For the foregoing reasons, Calmar’s motion for partial summary judgment is GRANTED. Arminak will not be permitted to present evidence at trial as to these five types of lawful and procompetitive conduct for the purpose of persuading the jury that Calmar had an anticompetitive intent to acquire or maintain monopoly power in violation of § 2. 
      
      . Calmar raised its patent infringement claims against Arminak by way of a counterclaim when Arminak sought declaratory judgment in 2004.
     
      
      . In its Opposition, Arminak criticizes this procedure, asserting that a motion in limine is a more appropriate procedural vehicle.
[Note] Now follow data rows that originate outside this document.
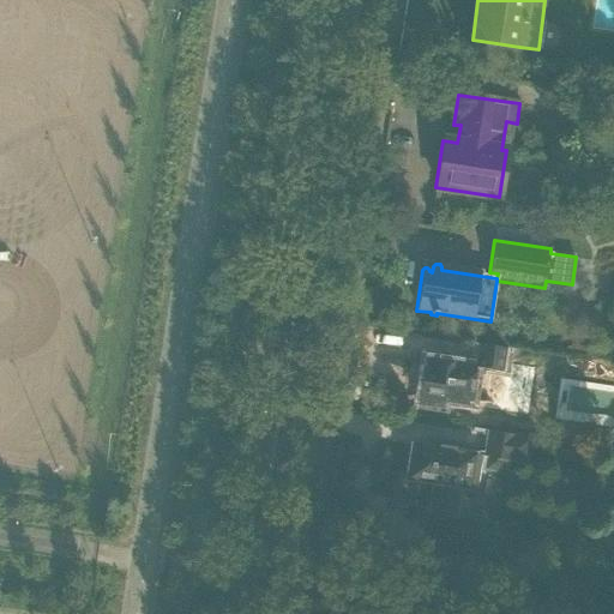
[(421,393),(420,404),(444,408),(445,398),(449,398),(451,401),(465,403),(468,402),(491,404),(489,407),(495,408),(507,409),(513,368),(506,367),(509,349),(480,344),(476,367),(434,361),(427,361),(426,362),(425,374),(422,375),(420,390),(421,391),(421,393)]
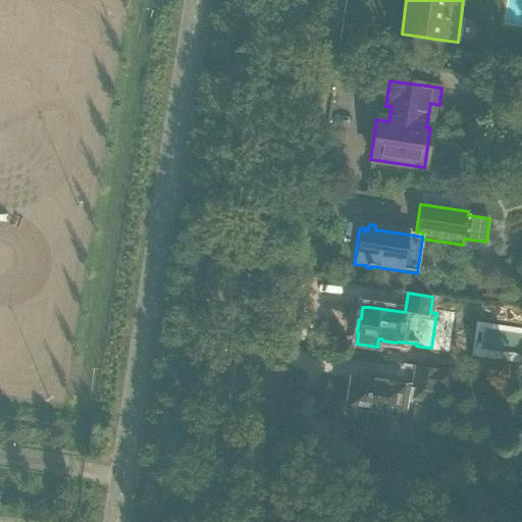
[(521,309),(501,306),(499,321),(521,324),(521,309)]
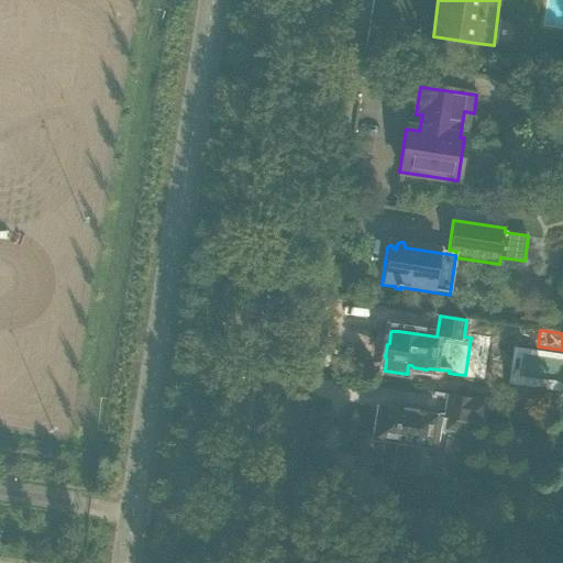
[(486,401),(456,397),(434,394),(433,397),(443,398),(443,399),(445,400),(442,416),(418,412),(418,407),(395,404),(394,411),(378,408),(373,439),(397,442),(394,466),(418,471),(422,446),(435,449),(439,431),(461,434),(462,422),(482,426),(486,401)]
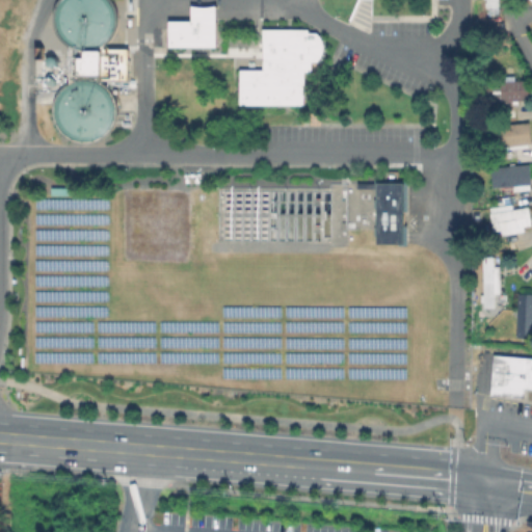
[(501,0),(502,8),(488,8),(487,0),(501,0)]
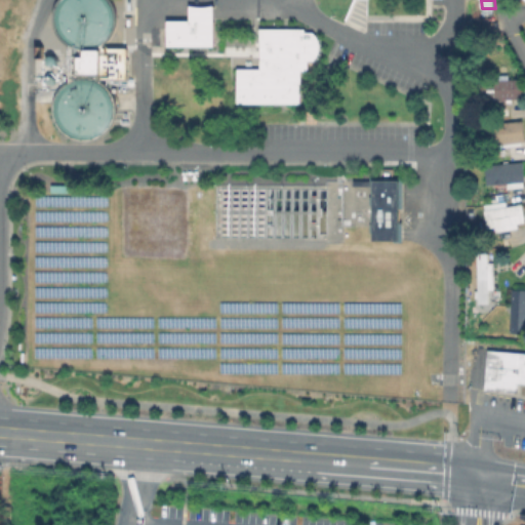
[(216,7),(216,48),(167,48),(167,21),(189,21),(190,7),(216,7)]
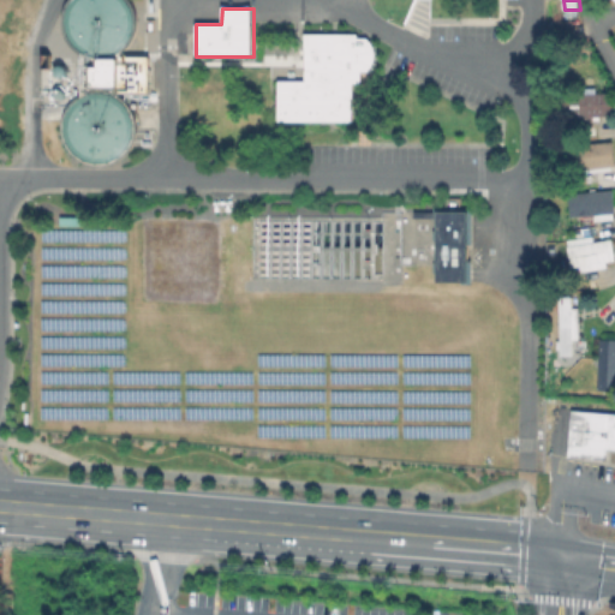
[(374,37),(374,75),(359,75),(359,89),(353,89),(353,123),(278,123),(278,81),(303,81),(303,37),(374,37)]
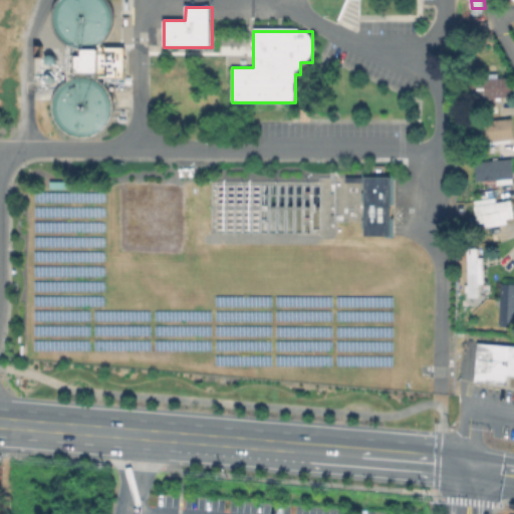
[(127,48),(127,79),(71,79),(71,48),(127,48)]
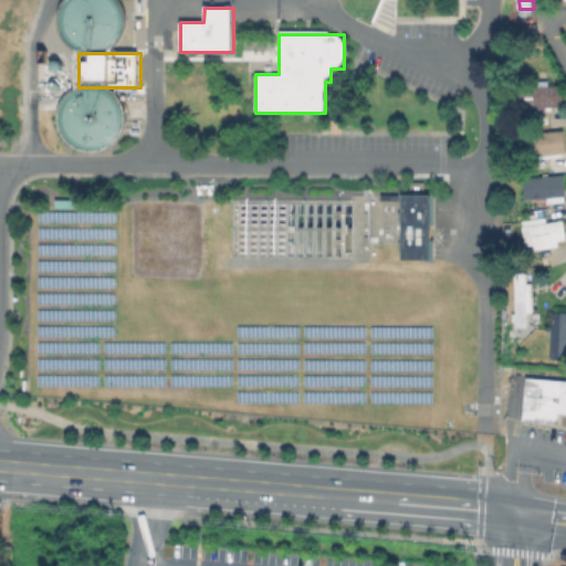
[(116,86),(58,91),(61,148),(108,145),(107,136),(121,135),(116,86)]
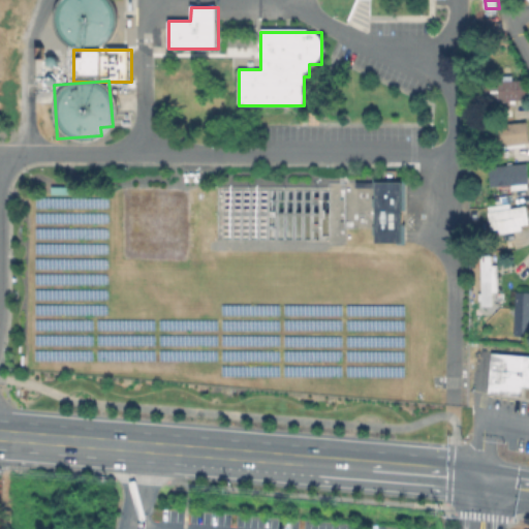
[(528,102),(518,103),(518,106),(512,106),(512,103),(485,104),(484,84),(528,82),(528,102)]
See Mem. P. & A. Opp’n at 1-2. This criticism is baffling. The Court and parties previously confronted the challenging trial implications of Arminak’s theory that “if these legal acts ... are part of a larger scheme to monopolize, they may be deemed illegal ... and therefore lose their legal character.” Jan. 28, 2011 Hr'g Tr. 103:7-11. To bring closure and a resolution of the issue, Arminak proposed that Calmar "should probably tee this up as a motion for summary judgment.” Id. at 127:21-22. Arminak cannot now be heard to complain about the Court adopting the same procedure that Arminak itself advocated.
     
      
      . Arminak's proposed jury instruction would communicate that “these other five non-contract acts ... are relevant, but independently ‘lawful’ and therefore cannot be used as a predicate for a finding of antitrust liability or damages standing alone.” Mem. P. & A. Opp’n at 13 (emphasis omitted).
     
      
      . Whether specific conduct is anticompetitive “is a question of law” in appropriate cases. SmileCare Dental Grp. v. Delta Dental Plan of Cal., Inc., 88 F.3d 780, 783 (9th Cir.1996); MetroNet Servs. Corp. v. Qwest Corp., 383 F.3d 1124, 1130 n. 11 (9th Cir.2004) (quoting SmileCare Dental Grp., 88 F.3d at 783).
     
      
      . As Calmar notes, it would be a bizarre result if Arminak could present evidence to the jury concerning Calmar’s subjective intent for litigating its patent claims — despite the fact that the litigation not was objectively baseless and Calmar has Noerr immunity — as evidence supporting its claim that an anticompetitive intent motivated Calmar’s use of exclusive contracts.
     
      
      . The parties have expressed a desire to certify this Court's ruling for interlocutory appeal pursuant to 28 U.S.C. § 1292(b). See Jan. 28, 2011 Hr'g Tr. 115:8-9 (Arminak’s counsel representing that he was "not even sure [Arminak] would try the case if [the Court] [took] the five issues out”). The Court agrees that certification is appropriate because this Order involves a controlling question of law as to which there is substantial ground for difference of opinion and an immediate appeal will materially advance the ultimate termination of this litigation in light of the importance of this issue of law and its evidentiary consequences to the trial in this case. Accordingly, the Court hereby CERTIFIES this order for interlocutory appeal pursuant to § 1292(b) and STAYS proceedings pending the appeal.